Y, con un encanto supremo, apretando los dientes y separando los labios, le soltó un bufido a Jean Valjean. Era una Gracia imitando a una gata.

—Estoy furiosa —siguió diciendo—. Todo el mundo me hace rabiar desde ayer. Y rabio mucho. No entiendo nada. Usted no me defiende contra Marius. Marius no me apoya en contra de usted. Estoy sola. Preparo un cuarto con todo el primor. Si hubiera podido meter dentro al mismo Dios, lo habría puesto. Y me quedo con el cuarto, porque nadie lo quiere. El inquilino me deja plantada. Le encargo a Nicolette una cena muy rica. Puede usted quedarse con su cena, señora. ¡Y mi padre, que se llama Fauchelevent, quiere que lo llame señor Jean, y que lo reciba en un sótano horroroso, viejo, feo y mohoso, donde las paredes tienen barbas y donde en vez de copas de cristal hay botellas vacías, y en vez de cortinas, telarañas! Es usted muy particular, de acuerdo, es su forma de ser; pero a las personas que se casan se les concede una tregua. No debería haber seguido siendo muy particular tan pronto. ¡Así que piensa seguir tan contento en esa abominable calle suya de L’Homme-Armé, donde estuve yo tan desesperada! ¿Qué tiene en contra de mí? ¡Me está dando un disgusto muy grande! ¡Muy mal!

Y, poniéndose seria de repente, miró con fijeza a Jean Valjean y añadió:

—¿Me guarda rencor porque soy feliz?

El candor cala a veces, sin pretenderlo, hasta muy adentro. Aquella pregunta, sencilla para Cosette, era honda para Jean Valjean. Cosette quería arañar; pero desgarraba.

Jean Valjean se puso pálido, tardó unos momentos en responder y, luego, con un tono inefable y hablando para sí, susurró:

—Su felicidad era la meta de mi vida. Ahora ya puede Dios firmar mi hoja de salida.
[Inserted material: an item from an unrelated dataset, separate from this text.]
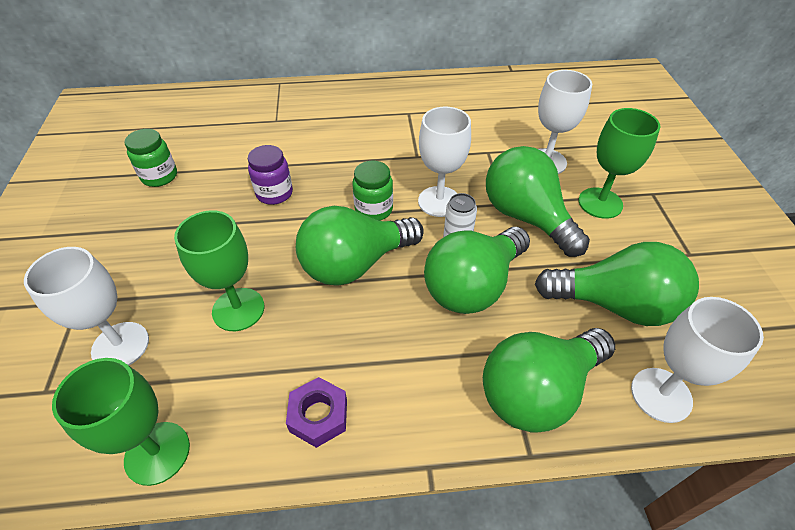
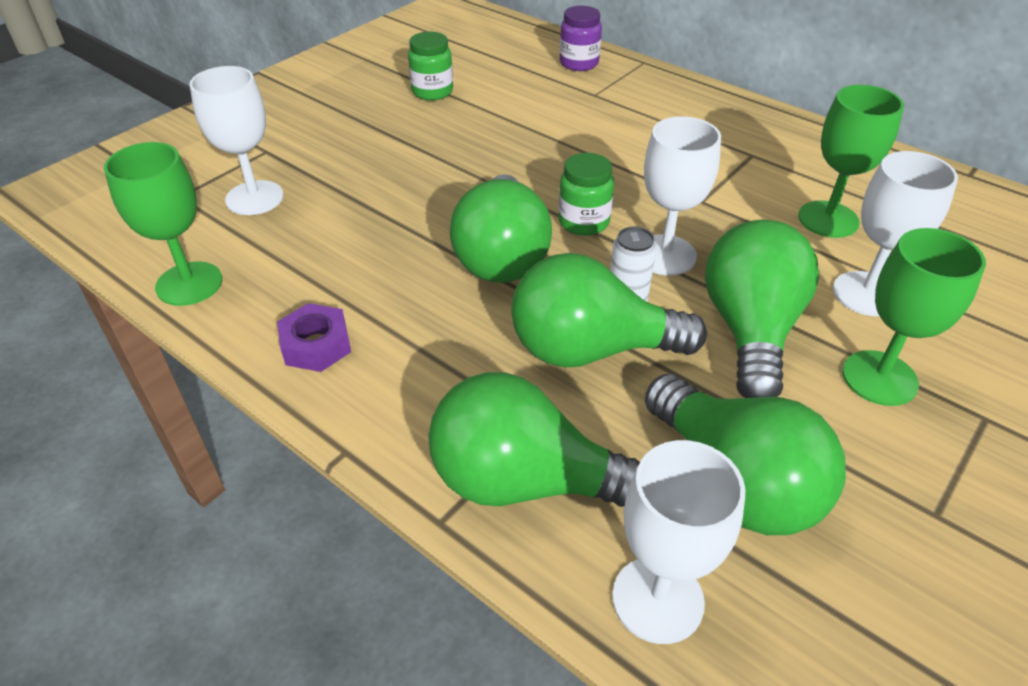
camera: 45 degrees right, 5 degrees down
green goblet [174,210,264,331] -> green goblet moved to [798,85,904,238]
purple jar [248,145,293,205] -> purple jar moved to [560,6,602,71]
green light bulb [296,206,424,286] -> green light bulb turned 105 degrees counterclockwise [450,174,552,283]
Cosette, eres feliz; ya he cumplido mi tiempo.

—¡Ay, me ha llamado de tú! —exclamó Cosette.

Y se le arrojó en los brazos.

Jean Valjean, descompuesto, la estrechó contra el pecho como extraviado. Casi le pareció que la recuperaba.

—¡Gracias, padre! —le dijo Cosette.

Aquel arrebato se estaba volviendo muy doloroso para Jean Valjean. Se apartó con suavidad de los brazos de Cosette y cogió el sombrero.

—¿Y ahora qué pasa? —dijo Cosette.

Jean Valjean contestó:

—La dejo, señora Pontmercy; la están esperando.

Y, desde el umbral de la puerta, añadió:

—La he llamado de tú. Dígale a su marido que no volverá a suceder. Perdóneme.

Jean Valjean se fue dejando a Cosette estupefacta con aquel adiós enigmático.